Então fui até a sala de preparação que era anexa à capela e o cara estava lá, em pé de frente para um espelho arrumando a roupa que eu tinha colocado nele. Coloquei a mão na suas costas e disse:
O que você está fazendo? Você está morto. E ele me disse que não estava morto. Na hora fiquei sem entender o que realmente estava acontecendo e falei que havia uma mulher com duas crianças querendo vê-lo.
Ele saiu andando e abraçou a mulher as crianças e eles foram embora. Eu fui atrás, estava chovendo, e eu dizia para ele que precisava voltar, mas foi tudo em vão. Quando eles viraram a esquina, já não vi mais ninguém.
Eu voltei para a funerária pensando no que eu iria falar para os meus colegas de trabalho, afinal eu tinha preparado o corpo e o cara sai andando como se nada tivesse acontecido. Eu iria falar o que? Que ele foi embora? Levantou do caixão e saiu?
Durante minha volta até a funerária fui pensativo, cheguei até a me beliscar para ver se não era sonho. E não era.

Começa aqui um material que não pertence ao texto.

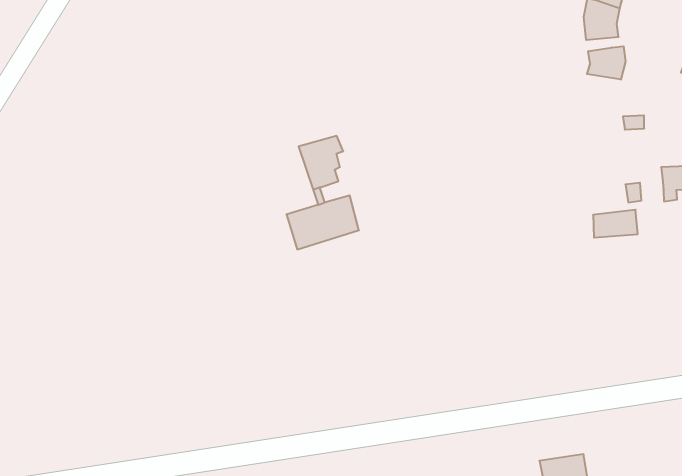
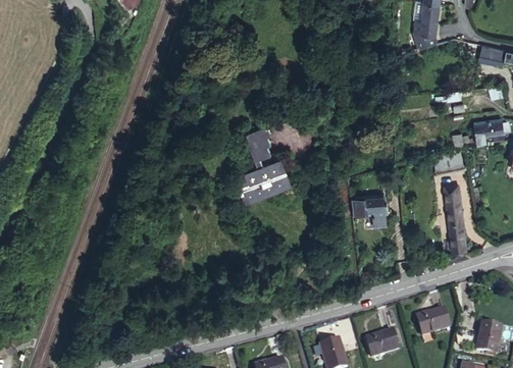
building: [587,46,626,80] -> none
building: none -> [444,186,466,252]
building: none -> [351,195,388,226]

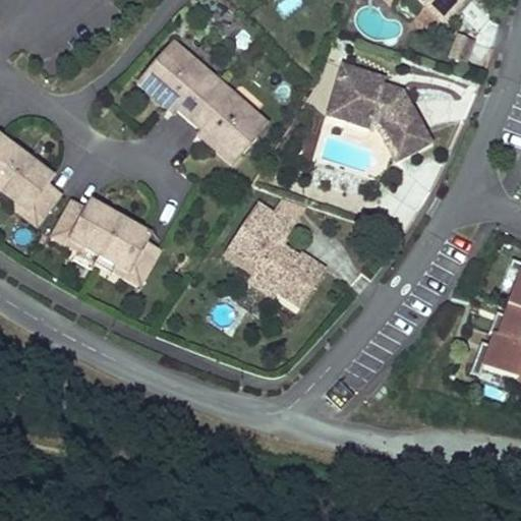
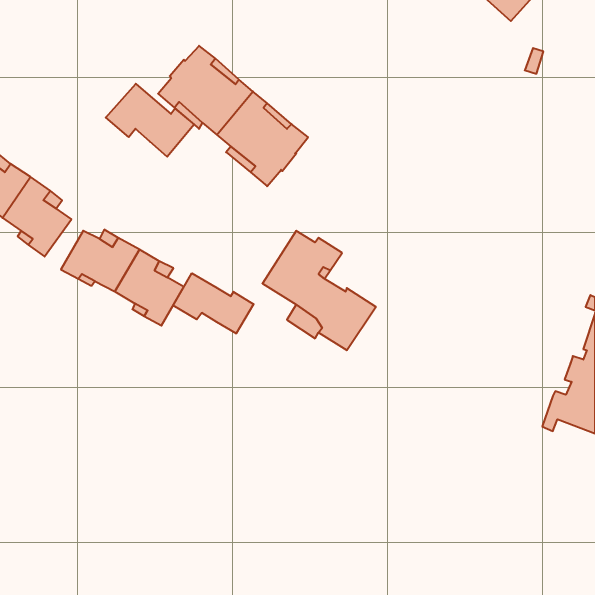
building: [326,61,432,160] -> none
building: none -> [106,84,194,157]
building: none -> [173,273,254,334]

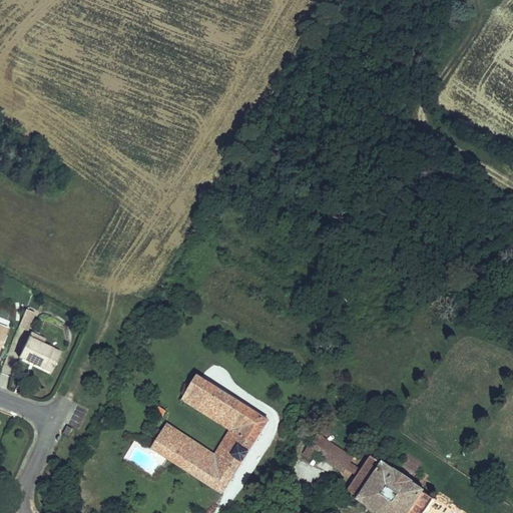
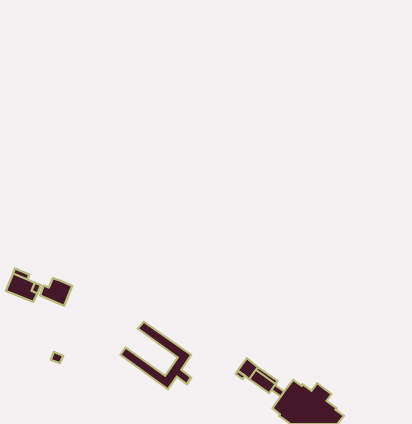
building: none -> [40,278,72,306]
building: [188,375,268,455] -> none
building: [150,428,240,492] -> none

Quando voltei para fechar a capela, o cara estava lá, dentro do caixão, do jeito que eu havia deixado. Eu fiquei muito assustado, mas creio que a família dele foi busca-lo. Como não apareceu nenhum familiar, ele foi enterrado como indigente.
Esse foi o caso que mais me marcou, essa profissão não é para qualquer um”.
Paulo Alfredo diz que não escolheu a profissão por dinheiro, e sim por necessidade, e o que mais lhe satisfaz nessa profissão é ajudar o próximo.